Happy to Help Us Get Along:

NJCU’s Institute for Dispute Resolution

Happy to Help Us Get Along:

David E. Melgar

Inaugurated into NJCU’s School of Business just last year, the Institute for Dispute Resolution can help resolve tense disagreements for the benefit of all parties. It promotes international negotiation and mediation techniques, which can be used to manage a variety of disputes, including those between investors and states, commercial entities or general conflict resolution forums.

An example of these types of disputes might be a disagreement over whose responsibility it is to handle cleanup for a polluted piece of land if two businesses are occupying the property.

Undergoing dispute resolution is a little like seeing a relationship counselor, but for your business rather than for your personal life.

The institute contributes further to the rapidly growing School of Business, displaying the school’s aims, growth, and capacity to expand its profile and connect globally. This all correlates with other increasingly international pursuits, such as the promotion of various study abroad programs.
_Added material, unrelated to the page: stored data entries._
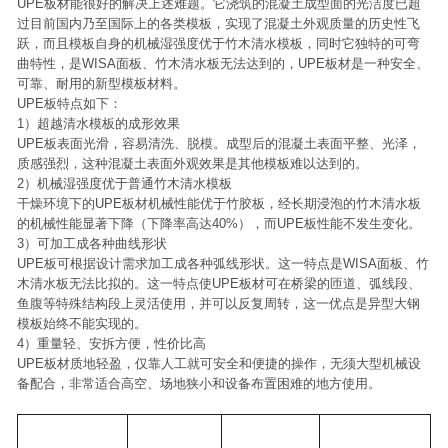
UPE板材能很好的解决上述难题。它浇筑的混凝土成型面的光洁度已超
过目前国内乃至国际上的各类模板，实现了混凝土外观质量的历史性飞
跃，而且模板自身的机械湿强度优于竹木清水模板，同时它独特的可弯
曲特性，是WISA面板、竹木清水板无法达到的，UPE板材是一种安全、
可靠、耐用的新型模板材料。
UPE板特点如下：
1）超越清水模板的成形效果
UPE板表面光滑，容易清洗、脱模。成型后的混凝土表面平整、光泽，
质感强烈，这种混凝土表面外观效果是其他模板难以达到的。
2）机械湿强度优于普通竹木清水模板
干燥环境下的UPE板材机械性能优于竹胶板，经长期浸泡的竹木清水板
的机械性能显著下降（下降率高达40%），而UPE板性能不发生变化。
3）可加工成各种曲线形状
UPE板可根据设计需求加工成各种弧线形状。这一特点是WISA面板、竹
木清水板无法比拟的。这一特点使UPE板材可在桥梁的匝道、弧线段、
鱼腹等特殊结构段上灵活使用，并可以反复周转，这一优点是异型大钢
模板始终不能实现的。
4）重量轻、安拆方便，性价比高
UPE板材质地轻盈，仅靠人工就可安全和便捷的操作，无须大型机械设
备配合，非常适合高空、场地狭小和设备布置困难的地方使用。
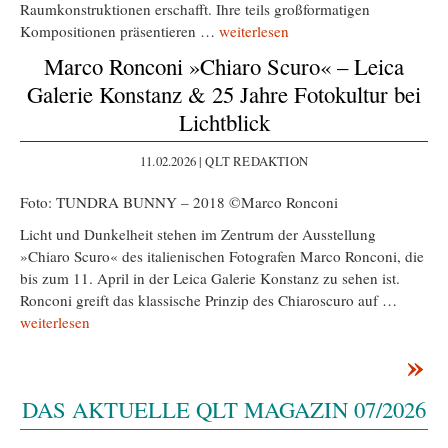
Raumkonstruktionen erschafft. Ihre teils großformatigen
Kompositionen präsentieren …
weiterlesen
Marco Ronconi »Chiaro Scuro« – Leica
Galerie Konstanz & 25 Jahre Fotokultur bei
Lichtblick
11.02.2026 | QLT REDAKTION
Foto: TUNDRA BUNNY – 2018 ©Marco Ronconi
Licht und Dunkelheit stehen im Zentrum der Ausstellung
»Chiaro Scuro« des italienischen Fotografen Marco Ronconi, die
bis zum 11. April in der Leica Galerie Konstanz zu sehen ist.
Ronconi greift das klassische Prinzip des Chiaroscuro auf …
weiterlesen
»
DAS AKTUELLE QLT MAGAZIN 07/2026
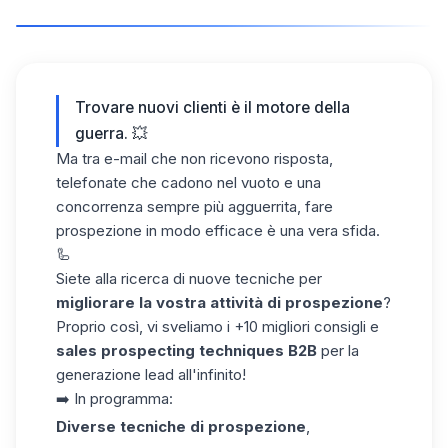
Trovare nuovi clienti è il motore della
guerra. 💥
Ma tra e-mail che non ricevono risposta,
telefonate che cadono nel vuoto e una
concorrenza sempre più agguerrita, fare
prospezione in modo efficace è una vera sfida.
🦾
Siete alla ricerca di nuove tecniche per
migliorare la vostra attività di prospezione
?
Proprio così, vi sveliamo i +10 migliori consigli e
sales prospecting techniques B2B
per la
generazione lead
all'infinito!
➡️ In programma:
Diverse tecniche di prospezione
,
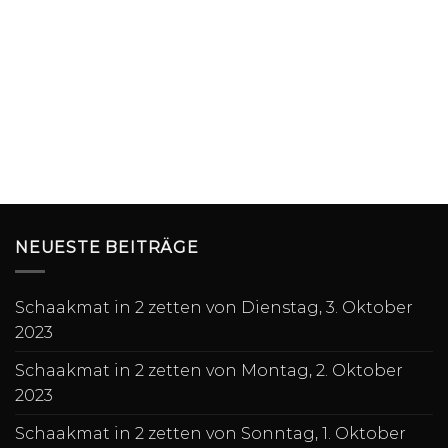
NEUESTE BEITRÄGE
Schaakmat in 2 zetten von Dienstag, 3. Oktober
2023
Schaakmat in 2 zetten von Montag, 2. Oktober
2023
Schaakmat in 2 zetten von Sonntag, 1. Oktober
Part of this globally-minded effort includes assembling teams of students and coaches to compete against others representing different parties. In February, for example, NJCU students attended the 11th International Chamber of Commerce (ICC) International Commercial Mediation Competition in Paris “to better meet the dispute resolution needs of an increasingly cross-cultural and global market,” according to the ICC’s website.  For NJCU, this is the second international competition following one in Vienna, Austria this past summer (which students also hope to attend again.)

Finance major and team leader, 25-year old, Amro Atitalla, spoke glowingly of the Institute, discussing how it serves as a ground for professional development.  “[It is] Exposing us to research and professionals in the real world — people who are actually in the field, people who are movers in the field.  It gives us the opportunity to learn from them and take their experience as our own.”  Atitalla, a senior, said the relationships between team members are close, adding that they have a strong accountability system, frequent (often weekly) meetings and often look towards their mentors: “We start off the year setting goals for ourselves, goals to meet competitions, programs or initiatives we can start, research to do, events to attend; we basically start checklists for ourselves with times for accomplishing a given goal.”

Aimed at resolving investor-state issues, satisfying consumers and fostering ethical business practices while resolving disputes, particularly international ones, the Institute reflects a larger trend in business leaning away from constant litigation.

Because the modern world is a tightly connected, “smaller” place, packed with interdependent markets, mediation and the skills to work in this growing field have become valuable.

In addition to symposia and continuing legal education that foster goals such as promoting New Jersey as a site of cross-border resolution, the Institute for Dispute Resolution also aims to work with programs in other international business schools. Furthermore, the business school’s student-led Alternative Dispute Resolution Society aims to ease other students into becoming more interested in the institute.

The Director for the Institute of Dispute Resolution is David S. Weiss, Esq., a visiting scholar at NJCU’s School of Business, who also heads up the Alternative Dispute Resolution Group of Weiss & Weiss LLC, apart from publishing work on cross-border negotiation at Columbia Law School, and being an observer at the United Nations Commission on International Trade Law.

Co-Director Karen DeSoto, J.D., an assistant professor for NJCU’s Department of Political Science, also boasts an impressive resume, including a Juris Doctorate and Masters of Law in Trial Advocacy from Temple University’s Beasley School of Law.